WHAT YOU WILL DO: Pull out every line below that contains the word "Adhes".
- - -
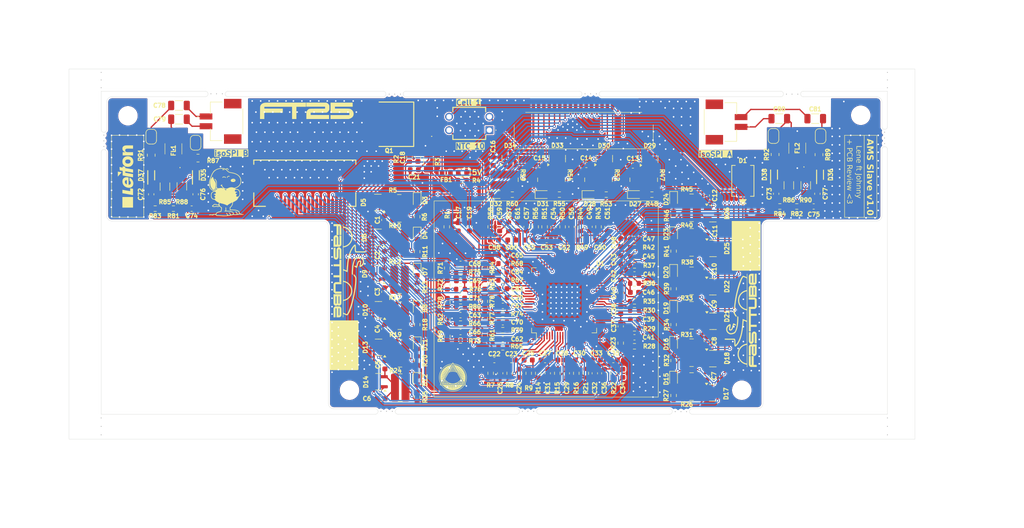
<source format=kicad_pcb>
(kicad_pcb
	(version 20240108)
	(generator "pcbnew")
	(generator_version "8.0")
	(general
		(thickness 1.6)
		(legacy_teardrops no)
	)
	(paper "A4")
	(layers
		(0 "F.Cu" signal)
		(1 "In1.Cu" signal)
		(2 "In2.Cu" signal)
		(31 "B.Cu" signal)
		(32 "B.Adhes" user "B.Adhesive")
		(33 "F.Adhes" user "F.Adhesive")
		(34 "B.Paste" user)
		(35 "F.Paste" user)
		(36 "B.SilkS" user "B.Silkscreen")
		(37 "F.SilkS" user "F.Silkscreen")
		(38 "B.Mask" user)
		(39 "F.Mask" user)
		(40 "Dwgs.User" user "User.Drawings")
		(41 "Cmts.User" user "User.Comments")
		(42 "Eco1.User" user "User.Eco1")
		(43 "Eco2.User" user "User.Eco2")
		(44 "Edge.Cuts" user)
		(45 "Margin" user)
		(46 "B.CrtYd" user "B.Courtyard")
		(47 "F.CrtYd" user "F.Courtyard")
		(48 "B.Fab" user)
		(49 "F.Fab" user)
		(50 "User.1" user)
		(51 "User.2" user)
		(52 "User.3" user)
		(53 "User.4" user)
		(54 "User.5" user)
		(55 "User.6" user)
		(56 "User.7" user)
		(57 "User.8" user)
		(58 "User.9" user)
	)
	(setup
		(stackup
			(layer "F.SilkS"
				(type "Top Silk Screen")
			)
			(layer "F.Paste"
				(type "Top Solder Paste")
			)
			(layer "F.Mask"
				(type "Top Solder Mask")
				(thickness 0.01)
			)
			(layer "F.Cu"
				(type "copper")
				(thickness 0.035)
			)
			(layer "dielectric 1"
				(type "prepreg")
				(thickness 0.1)
				(material "FR4")
				(epsilon_r 4.5)
				(loss_tangent 0.02)
			)
			(layer "In1.Cu"
				(type "copper")
				(thickness 0.035)
			)
			(layer "dielectric 2"
				(type "core")
				(thickness 1.24)
				(material "FR4")
				(epsilon_r 4.5)
				(loss_tangent 0.02)
			)
			(layer "In2.Cu"
				(type "copper")
				(thickness 0.035)
			)
			(layer "dielectric 3"
				(type "prepreg")
				(thickness 0.1)
				(material "FR4")
				(epsilon_r 4.5)
				(loss_tangent 0.02)
			)
			(layer "B.Cu"
				(type "copper")
				(thickness 0.035)
			)
			(layer "B.Mask"
				(type "Bottom Solder Mask")
				(thickness 0.01)
			)
			(layer "B.Paste"
				(type "Bottom Solder Paste")
			)
			(layer "B.SilkS"
				(type "Bottom Silk Screen")
			)
			(copper_finish "None")
			(dielectric_constraints no)
		)
		(pad_to_mask_clearance 0)
		(allow_soldermask_bridges_in_footprints no)
		(pcbplotparams
			(layerselection 0x00010fc_ffffffff)
			(plot_on_all_layers_selection 0x0000000_00000000)
			(disableapertmacros no)
			(usegerberextensions no)
			(usegerberattributes yes)
			(usegerberadvancedattributes yes)
			(creategerberjobfile no)
			(dashed_line_dash_ratio 12.000000)
			(dashed_line_gap_ratio 3.000000)
			(svgprecision 4)
			(plotframeref no)
			(viasonmask no)
			(mode 1)
			(useauxorigin yes)
			(hpglpennumber 1)
			(hpglpenspeed 20)
			(hpglpendiameter 15.000000)
			(pdf_front_fp_property_popups yes)
			(pdf_back_fp_property_popups yes)
			(dxfpolygonmode yes)
			(dxfimperialunits yes)
			(dxfusepcbnewfont yes)
			(psnegative no)
			(psa4output no)
			(plotreference yes)
			(plotvalue no)
			(plotfptext yes)
			(plotinvisibletext no)
			(sketchpadsonfab no)
			(subtractmaskfromsilk yes)
			(outputformat 1)
			(mirror no)
			(drillshape 0)
			(scaleselection 1)
			(outputdirectory "gerber/")
		)
	)
	(net 0 "")
	(net 1 "GND")
	(net 2 "Net-(U1-V+)")
	(net 3 "Net-(U1-DRIVE)")
	(net 4 "Net-(U1-VREF1)")
	(net 5 "+5V")
	(net 6 "/FilterBalancingNetwork/CB")
	(net 7 "/FilterBalancingNetwork/CB:A")
	(net 8 "/FilterBalancingNetwork/CA")
	(net 9 "/Cell 15{slash}16")
	(net 10 "/S16P")
	(net 11 "/S15P")
	(net 12 "/Cell 15{slash}14")
	(net 13 "/FilterBalancingNetwork1/CB:A")
	(net 14 "/FilterBalancingNetwork1/CB")
	(net 15 "/FilterBalancingNetwork1/CA")
	(net 16 "/S14P")
	(net 17 "/Cell 14{slash}13")
	(net 18 "/S13P")
	(net 19 "/Cell 13{slash}12")
	(net 20 "/FilterBalancingNetwork2/CB")
	(net 21 "/FilterBalancingNetwork2/CB:A")
	(net 22 "/FilterBalancingNetwork2/CA")
	(net 23 "/S12P")
	(net 24 "/Cell 12{slash}11")
	(net 25 "/S11P")
	(net 26 "/Cell 11{slash}10")
	(net 27 "/FilterBalancingNetwork3/CB")
	(net 28 "/FilterBalancingNetwork3/CB:A")
	(net 29 "/FilterBalancingNetwork3/CA")
	(net 30 "/Cell 10{slash}9")
	(net 31 "/S10P")
	(net 32 "/S9P")
	(net 33 "/Cell 9{slash}8")
	(net 34 "/FilterBalancingNetwork4/CB")
	(net 35 "/FilterBalancingNetwork4/CB:A")
	(net 36 "/FilterBalancingNetwork4/CA")
	(net 37 "/Cell 8{slash}7")
	(net 38 "/S8P")
	(net 39 "/Cell 7{slash}6")
	(net 40 "/S7P")
	(net 41 "/FilterBalancingNetwork5/CB:A")
	(net 42 "/FilterBalancingNetwork5/CB")
	(net 43 "/FilterBalancingNetwork5/CA")
	(net 44 "/Cell 6{slash}5")
	(net 45 "/S6P")
	(net 46 "/S5P")
	(net 47 "/Cell 5{slash}4")
	(net 48 "/FilterBalancingNetwork6/CB:A")
	(net 49 "/FilterBalancingNetwork6/CB")
	(net 50 "/FilterBalancingNetwork6/CA")
	(net 51 "/Cell 4{slash}3")
	(net 52 "/S4P")
	(net 53 "/S3P")
	(net 54 "/Cell 3{slash}2")
	(net 55 "/FilterBalancingNetwork7/CB")
	(net 56 "/FilterBalancingNetwork7/CB:A")
	(net 57 "/FilterBalancingNetwork7/CA")
	(net 58 "/Cell 2{slash}1")
	(net 59 "/S2P")
	(net 60 "/S1P")
	(net 61 "/NTC/V_out_1")
	(net 62 "/NTC/V_out_4")
	(net 63 "/NTC/V_out_7")
	(net 64 "/NTC/V_out_9")
	(net 65 "/NTC/V_out_2")
	(net 66 "/NTC/V_out_5")
	(net 67 "/NTC/V_out_10")
	(net 68 "/NTC/V_out_8")
	(net 69 "/NTC/V_out_3")
	(net 70 "/NTC/V_out_6")
	(net 71 "Clamp")
	(net 72 "/Cell 16")
	(net 73 "VBUS")
	(net 74 "+5V_NTC")
	(net 75 "unconnected-(U1-NC-Pad66)")
	(net 76 "/isoSPI/IPB")
	(net 77 "/isoSPI/IMA")
	(net 78 "/isoSPI/IMB")
	(net 79 "/isoSPI/IPA")
	(net 80 "Net-(C76-Pad2)")
	(net 81 "Net-(C77-Pad2)")
	(net 82 "Net-(J10-Pin_1)")
	(net 83 "Net-(JP1-B)")
	(net 84 "Net-(J10-Pin_2)")
	(net 85 "Net-(JP2-B)")
	(net 86 "Net-(JP3-B)")
	(net 87 "Net-(JP4-B)")
	(net 88 "Net-(D2-A)")
	(net 89 "Net-(D3-A)")
	(net 90 "Net-(D4-A)")
	(net 91 "Net-(D7-A)")
	(net 92 "Net-(D11-A)")
	(net 93 "Net-(D12-A)")
	(net 94 "/NTC/NTC2")
	(net 95 "/NTC/NTC3")
	(net 96 "/NTC/NTC1")
	(net 97 "/NTC/NTC6")
	(net 98 "/NTC/NTC4")
	(net 99 "/NTC/NTC5")
	(net 100 "/NTC/NTC9")
	(net 101 "/NTC/NTC7")
	(net 102 "/C2{slash}1_out")
	(net 103 "Net-(Q1-C)")
	(net 104 "Net-(D15-A)")
	(net 105 "Net-(D16-A)")
	(net 106 "Net-(D8-A)")
	(net 107 "Net-(D19-A)")
	(net 108 "Net-(D20-A)")
	(net 109 "Net-(D23-A)")
	(net 110 "Net-(D24-A)")
	(net 111 "Net-(D27-A)")
	(net 112 "Net-(D28-A)")
	(net 113 "Net-(D31-A)")
	(net 114 "Net-(D32-A)")
	(net 115 "Net-(D35-A2)")
	(net 116 "Net-(D36-A2)")
	(net 117 "Net-(D37-A2)")
	(net 118 "Net-(D38-A2)")
	(net 119 "Net-(JP1-A)")
	(net 120 "Net-(JP2-A)")
	(net 121 "Net-(JP3-A)")
	(net 122 "Net-(JP4-A)")
	(net 123 "Net-(Q1-E)")
	(net 124 "Net-(Q1-B)")
	(net 125 "/NTC/NTC8")
	(net 126 "NTC10_out")
	(net 127 "NTC10")
	(net 128 "Net-(J8-Pin_1)")
	(net 129 "Net-(J8-Pin_2)")
	(net 130 "/Cell_GND")
	(footprint "Capacitor_SMD:C_0603_1608Metric" (layer "F.Cu") (at 139.3 108.45 180))
	(footprint (layer "F.Cu") (at 86.25 74.75 90))
	(footprint "Resistor_SMD:R_0603_1608Metric" (layer "F.Cu") (at 161.6 121.9 90))
	(footprint "Resistor_SMD:R_0603_1608Metric" (layer "F.Cu") (at 139.3 119.45))
	(footprint "Capacitor_SMD:C_0603_1608Metric" (layer "F.Cu") (at 177.9 121.5 90))
	(footprint "Resistor_SMD:R_0603_1608Metric" (layer "F.Cu") (at 144.2 127.599999 90))
	(footprint (layer "F.Cu") (at 212.05 139.25))
	(footprint "Resistor_SMD:R_0603_1608Metric" (layer "F.Cu") (at 158.8625 93.8 180))
	(footprint "Capacitor_SMD:C_0603_1608Metric" (layer "F.Cu") (at 116.9 105.3 -90))
	(footprint "Package_TO_SOT_SMD:SOT-23" (layer "F.Cu") (at 167.1 87.1 90))
	(footprint "Resistor_SMD:R_0603_1608Metric" (layer "F.Cu") (at 146 127.600001 90))
	(footprint (layer "F.Cu") (at 63.325 70.699999))
	(footprint "Resistor_SMD:R_0603_1608Metric" (layer "F.Cu") (at 164.2 103.8 180))
	(footprint "LED_SMD:LED_0603_1608Metric" (layer "F.Cu") (at 123.1 108.299999 -90))
	(footprint (layer "F.Cu") (at 212.05 72.125 180))
	(footprint "Capacitor_SMD:C_0603_1608Metric" (layer "F.Cu") (at 122.55 89.1 180))
	(footprint "Resistor_SMD:R_1206_3216Metric" (layer "F.Cu") (at 196.6 92.05 90))
	(footprint "Capacitor_SMD:C_0603_1608Metric" (layer "F.Cu") (at 131.3 110.1 180))
	(footprint "Resistor_SMD:R_0603_1608Metric" (layer "F.Cu") (at 139.3 116.4))
	(footprint "Package_TO_SOT_SMD:SOT-23" (layer "F.Cu") (at 115.6625 95.3 180))
	(footprint (layer "F.Cu") (at 119.95 74.8 90))
	(footprint "FaSTTUBe_logos:FTLogo_small" (layer "F.Cu") (at 184.3 117.6 90))
	(footprint "Resistor_SMD:R_0603_1608Metric" (layer "F.Cu") (at 73.55 96.45))
	(footprint "LED_SMD:LED_0603_1608Metric" (layer "F.Cu") (at 123.1 122.2 -90))
	(footprint "Resistor_SMD:R_0603_1608Metric" (layer "F.Cu") (at 140.4 99.9 -90))
	(footprint "Slave:DLW43SH101XK2L" (layer "F.Cu") (at 77 85.15 90))
	(footprint "Capacitor_SMD:C_0603_1608Metric" (layer "F.Cu") (at 152.3 99.9 90))
	(footprint "Slave:Balancing" (layer "F.Cu") (at 119.8 117.25 180))
	(footprint "Resistor_SMD:R_0603_1608Metric" (layer "F.Cu") (at 137 127.600001 90))
	(footprint (layer "F.Cu") (at 63.85 83.65 180))
	(footprint "Capacitor_SMD:C_0603_1608Metric" (layer "F.Cu") (at 137.7 125.1))
	(footprint "Capacitor_SMD:C_0603_1608Metric" (layer "F.Cu") (at 139.3 117.95 180))
	(footprint (layer "F.Cu") (at 118.85 74.8 90))
	(footprint "Resistor_SMD:R_0805_2012Metric" (layer "F.Cu") (at 81.65 86.9 180))
	(footprint "Jumper:SolderJumper-2_P1.3mm_Open_RoundedPad1.0x1.5mm" (layer "F.Cu") (at 81.2 84 90))
	(footprint "Slave:illuminati"
		(layer "F.Cu")
		(uuid "20998059-b057-4418-a5aa-f14ac78fedf3")
		(at 129.85 128.3)
		(property "Reference" "G***"
			(at 0 0 0)
			(layer "F.SilkS")
			(hide yes)
			(uuid "c68e5fd3-f700-4bd4-adbc-031273388dcf")
			(effects
				(font
					(size 1.5 1.5)
					(thickness 0.3)
				)
			)
		)
		(property "Value" "LOGO"
			(at 0.75 0 0)
			(layer "F.SilkS")
			(hide yes)
			(uuid "b163ef90-926c-4520-99a5-733037a6fb85")
			(effects
				(font
					(size 1.5 1.5)
					(thickness 0.3)
				)
			)
		)
		(property "Footprint" "Slave:illuminati"
			(at 0 0 0)
			(unlocked yes)
			(layer "F.Fab")
			(hide yes)
			(uuid "eae945ba-a4b4-474b-be02-438478b87b73")
			(effects
				(font
					(size 1.27 1.27)
				)
			)
		)
		(property "Datasheet" ""
			(at 0 0 0)
			(unlocked yes)
			(layer "F.Fab")
			(hide yes)
			(uuid "835a0fba-1b8a-40be-bdf9-f68d04afb878")
			(effects
				(font
					(size 1.27 1.27)
				)
			)
		)
		(property "Description" ""
			(at 0 0 0)
			(unlocked yes)
			(layer "F.Fab")
			(hide yes)
			(uuid "fda524db-4989-4af9-b0b2-0d65e27e4270")
			(effects
				(font
					(size 1.27 1.27)
				)
			)
		)
		(attr board_only exclude_from_pos_files exclude_from_bom)
		(fp_poly
			(pts
				(xy 0.015257 -2.323511) (xy 0.032802 -2.309948) (xy 0.054677 -2.282902) (xy 0.083633 -2.23874) (xy 0.122424 -2.173829)
				(xy 0.144827 -2.135136) (xy 0.184172 -2.066749) (xy 0.234577 -1.979115) (xy 0.292375 -1.878608)
				(xy 0.353902 -1.771603) (xy 0.415491 -1.664475) (xy 0.450715 -1.603199) (xy 0.497831 -1.521262)
				(xy 0.557304 -1.417884) (xy 0.626736 -1.297229) (xy 0.703731 -1.163461) (xy 0.785891 -1.020746)
				(xy 0.870819 -0.873247) (xy 0.956118 -0.72513) (xy 1.03939 -0.580558) (xy 1.041863 -0.576265) (xy 1.126651 -0.429044)
				(xy 1.214854 -0.275837) (xy 1.303854 -0.121191) (xy 1.391034 0.030342) (xy 1.473778 0.174215) (xy 1.549469 0.305878)
				(xy 1.615489 0.42078) (xy 1.666582 0.509773) (xy 1.729795 0.619887) (xy 1.794142 0.731884) (xy 1.856537 0.840402)
				(xy 1.913894 0.940074) (xy 1.963127 1.025537) (xy 2.001151 1.091424) (xy 2.005114 1.09828) (xy 2.048651 1.176314)
				(xy 2.081925 1.241613) (xy 2.103083 1.290273) (xy 2.110275 1.318386) (xy 2.110155 1.31992) (xy 2.105585 1.352007)
				(xy 0.006207 1.355752) (xy -0.240544 1.356123) (xy -0.47919 1.356348) (xy -0.708062 1.356432) (xy -0.925489 1.356379)
				(xy -1.129801 1.356194) (xy -1.319329 1.355883) (xy -1.492402 1.355449) (xy -1.64735 1.354898) (xy -1.782502 1.354236)
				(xy -1.89619 1.353465) (xy -1.986743 1.352592) (xy -2.05249 1.351622) (xy -2.091762 1.350559) (xy -2.103071 1.349595)
				(xy -2.107384 1.345355) (xy -2.110881 1.340807) (xy -2.112884 1.334719) (xy -2.112717 1.325864)
				(xy -2.109702 1.313009) (xy -2.103163 1.294927) (xy -2.092423 1.270387) (xy -2.076804 1.238159)
				(xy -2.058726 1.20303) (xy -1.931669 1.20303) (xy -1.925999 1.226838) (xy -1.920873 1.233812) (xy -1.899205 1.246622)
				(xy -1.865495 1.254394) (xy -1.828712 1.256889) (xy -1.797828 1.253867) (xy -1.781812 1.24509) (xy -1.782729 1.237493)
				(xy -1.802481 1.210928) (xy -1.830938 1.178445) (xy -1.860567 1.147946) (xy -1.883833 1.127333)
				(xy -1.891913 1.122979) (xy -1.904231 1.13514) (xy -1.919778 1.164681) (xy -1.92089 1.16732) (xy -1.931669 1.20303)
				(xy -2.058726 1.20303) (xy -2.055629 1.197013) (xy -2.028222 1.145719) (xy -1.993905 1.083049) (xy -1.959506 1.021253)
				(xy -1.833869 1.021253) (xy -1.719666 1.138608) (xy -1.669257 1.18986) (xy -1.63343 1.223487) (xy -1.606319 1.2432)
				(xy -1.582058 1.25271) (xy -1.554781 1.255726) (xy -1.534145 1.255963) (xy -1.492848 1.253215) (xy -1.467102 1.246214)
				(xy -1.462827 1.241187) (xy -1.472715 1.226827) (xy -1.47576 1.226411) (xy -1.490267 1.216443) (xy -1.521301 1.189058)
				(xy -1.564795 1.14803) (xy -1.616679 1.097135) (xy -1.636957 1.076794) (xy -1.785221 0.927177) (xy -1.809545 0.974215)
				(xy -1.833869 1.021253) (xy -1.959506 1.021253) (xy -1.952001 1.007771) (xy -1.901833 0.918656)
				(xy -1.842724 0.814474) (xy -1.839402 0.80865) (xy -1.707721 0.80865) (xy -1.705985 0.830367) (xy -1.690788 0.856562)
				(xy -1.659024 0.895852) (xy -1.657792 0.897311) (xy -1.56788 0.995763) (xy -1.465409 1.091735) (xy -1.366783 1.173612)
				(xy -1.316287 1.212924) (xy -1.280133 1.237116) (xy -1.249807 1.249799) (xy -1.216794 1.254586)
				(xy -1.174694 1.255106) (xy -1.126195 1.254366) (xy -1.103185 1.251781) (xy -1.101602 1.245335)
				(xy -1.117382 1.233011) (xy -1.122753 1.22933) (xy -1.340444 1.06278) (xy -1.526233 0.887514) (xy -1.578129 0.833867)
				(xy -1.622467 0.788825) (xy -1.655404 0.756236) (xy -1.673092 0.739945) (xy -1.674927 0.738802)
				(xy -1.684014 0.750872) (xy -1.698015 0.780189) (xy -1.699106 0.782797) (xy -1.707721 0.80865) (xy -1.839402 0.80865)
				(xy -1.773997 0.693996) (xy -1.734649 0.625278) (xy -1.597776 0.625278) (xy -1.589692 0.645854)
				(xy -1.569064 0.675173) (xy -1.533197 0.718707) (xy -1.508886 0.747305) (xy -1.378401 0.88665) (xy -1.236927 1.009673)
				(xy -1.077379 1.122146) (xy -0.966945 1.188729) (xy -0.909752 1.220614) (xy -0.86747 1.240354) (xy -0.829584 1.250864)
				(xy -0.785577 1.255059) (xy -0.724933 1.255853) (xy -0.724764 1.255853) (xy -0.670316 1.254587)
				(xy -0.631333 1.251109) (xy -0.613633 1.246062) (xy -0.613944 1.243629) (xy -0.617971 1.241399)
				(xy 0.618085 1.241399) (xy 0.626156 1.24994) (xy 0.663025 1.254655) (xy 0.721659 1.255963) (xy 0.794005 1.253809)
				(xy 0.84711 1.246198) (xy 0.851378 1.244761) (xy 1.101589 1.244761) (xy 1.104165 1.251494) (xy 1.127718 1.254438)
				(xy 1.173352 1.255305) (xy 1.222674 1.253994) (xy 1.259391 1.246374) (xy 1.262337 1.244881) (xy 1.46529 1.244881)
				(xy 1.475588 1.251191) (xy 1.507319 1.255204) (xy 1.533516 1.255963) (xy 1.566239 1.255188) (xy 1.591808 1.25037)
				(xy 1.592948 1.249779) (xy 1.773124 1.249779) (xy 1.785769 1.256638) (xy 1.816849 1.257627) (xy 1.856085 1.253857)
				(xy 1.893197 1.246441) (xy 1.917905 1.236487) (xy 1.920873 1.233812) (xy 1.931668 1.211129) (xy 1.926011 1.180482)
				(xy 1.92089 1.16732) (xy 1.90539 1.136893) (xy 1.892625 1.123057) (xy 1.891964 1.122979) (xy 1.877849 1.132975)
				(xy 1.851931 1.157798) (xy 1.821473 1.189697) (xy 1.79374 1.220919) (xy 1.775995 1.243716) (xy 1.773124 1.249779)
				(xy 1.592948 1.249779) (xy 1.616123 1.237768) (xy 1.645082 1.213641) (xy 1.684587 1.174248) (xy 1.719076 1.138305)
				(xy 1.831486 1.020648) (xy 1.80613 0.976469) (xy 1.780775 0.93229) (xy 1.625495 1.083044) (xy 1.570234 1.137105)
				(xy 1.522952 1.184136) (xy 1.487544 1.220203) (xy 1.467903 1.241373) (xy 1.46529 1.244881) (xy 1.262337 1.244881)
				(xy 1.295131 1.228261) (xy 1.341521 1.195473) (xy 1.343277 1.19416) (xy 1.385579 1.159933) (xy 1.437202 1.114266)
				(xy 1.494006 1.061294) (xy 1.551849 1.005156) (xy 1.606592 0.949987) (xy 1.654093 0.899924) (xy 1.690212 0.859105)
				(xy 1.710809 0.831665) (xy 1.71402 0.823769) (xy 1.706064 0.797929) (xy 1.690702 0.77119) (xy 1.680727 0.758376)
				(xy 1.670405 0.753238) (xy 1.655975 0.758379) (xy 1.633674 0.776402) (xy 1.599742 0.809911) (xy 1.550416 0.861508)
				(xy 1.531859 0.88111) (xy 1.466868 0.946432) (xy 1.394108 1.014218) (xy 1.323115 1.075841) (xy 1.270739 1.117336)
				(xy 1.215326 1.158399) (xy 1.166132 1.194897) (xy 1.129705 1.22197) (xy 1.115591 1.232499) (xy 1.101589 1.244761)
				(xy 0.851378 1.244761) (xy 0.891048 1.231405) (xy 0.905621 1.224467) (xy 1.054258 1.138454) (xy 1.204657 1.031674)
				(xy 1.348108 0.910994) (xy 1.475906 0.783283) (xy 1.501334 0.754602) (xy 1.609105 0.63003) (xy 1.584496 0.588372)
				(xy 1.565465 0.559869) (xy 1.552413 0.546802) (xy 1.551834 0.546713) (xy 1.539361 0.55741) (xy 1.514005 0.585595)
				(xy 1.481003 0.625414) (xy 1.477446 0.629859) (xy 1.381013 0.738864) (xy 1.26826 0.846537) (xy 1.144815 0.948738)
				(xy 1.016305 1.041326) (xy 0.888359 1.120163) (xy 0.766604 1.181109) (xy 0.687086 1.211223) (xy 0.638499 1.228628)
				(xy 0.618085 1.241399) (xy -0.617971 1.241399) (xy -0.6351 1.231913) (xy -0.673911 1.215399) (xy -0.701861 1.204908)
				(xy -0.787699 1.168798) (xy -0.886729 1.118312) (xy -0.989908 1.058537) (xy -1.088195 0.994562)
				(xy -1.13317 0.962222) (xy -1.191673 0.915194) (xy -1.258304 0.856399) (xy -1.327553 0.791262) (xy -1.39391 0.72521)
				(xy -1.451865 0.663668) (xy -1.495909 0.612062) (xy -1.513869 0.587348) (xy -1.539092 0.555208)
				(xy -1.559042 0.550709) (xy -1.579119 0.573933) (xy -1.58709 0.588463) (xy -1.596011 0.607971) (xy -1.597776 0.625278)
				(xy -1.734649 0.625278) (xy -1.694975 0.555991) (xy -1.624337 0.432947) (xy -1.470636 0.432947)
				(xy -1.463373 0.464956) (xy -1.444368 0.497526) (xy -1.413926 0.535124) (xy -1.372353 0.582221)
				(xy -1.352888 0.604475) (xy -1.190467 0.770005) (xy -1.011116 0.91187) (xy -0.816612 1.029057) (xy -0.608733 1.120554)
				(xy -0.389255 1.185348) (xy -0.302908 1.202806) (xy -0.193346 1.216574) (xy -0.066661 1.223427)
				(xy 0.065531 1.223343) (xy 0.191616 1.216296) (xy 0.289891 1.204045) (xy 0.509627 1.152086) (xy 0.720197 1.073391)
				(xy 0.91849 0.969567) (xy 1.101398 0.842221) (xy 1.252472 0.706623) (xy 1.322296 0.633129) (xy 1.382558 0.564247)
				(xy 1.430379 0.503668) (xy 1.462879 0.455086) (xy 1.47718 0.422193) (xy 1.477603 0.417851) (xy 1.470445 0.401262)
				(xy 1.449945 0.36173) (xy 1.417565 0.301887) (xy 1.374769 0.224368) (xy 1.323018 0.131806) (xy 1.263776 0.026832)
				(xy 1.198505 -0.087918) (xy 1.137755 -0.194002) (xy 1.068493 -0.314832) (xy 1.003972 -0.427889)
				(xy 0.945648 -0.530583) (xy 0.894979 -0.620324) (xy 0.853424 -0.694522) (xy 0.822438 -0.750588)
				(xy 0.803481 -0.785931) (xy 0.797906 -0.79784) (xy 0.784093 -0.822879) (xy 0.745483 -0.851676) (xy 0.686322 -0.88252)
				(xy 0.610855 -0.913704) (xy 0.523328 -0.943516) (xy 0.427986 -0.970249) (xy 0.329075 -0.992191)
				(xy 0.303697 -0.996831) (xy 0.186142 -1.011328) (xy 0.052075 -1.018092) (xy -0.086496 -1.017125)
				(xy -0.21756 -1.008427) (xy -0.303696 -0.996831) (xy -0.386681 -0.979761) (xy -0.473911 -0.957403)
				(xy -0.559104 -0.931828) (xy -0.635977 -0.905107) (xy -0.698248 -0.879313) (xy -0.739633 -0.856516)
				(xy -0.746871 -0.850724) (xy -0.769909 -0.822892) (xy -0.800068 -0.777689) (xy -0.831336 -0.724218)
				(xy -0.835435 -0.716637) (xy -0.862159 -0.667912) (xy -0.89989 -0.600791) (xy -0.944614 -0.522
... [2977040 chars truncated]
</source>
- - -
THE COMPLETED TASK:
		(32 "B.Adhes" user "B.Adhesive")
		(33 "F.Adhes" user "F.Adhesive")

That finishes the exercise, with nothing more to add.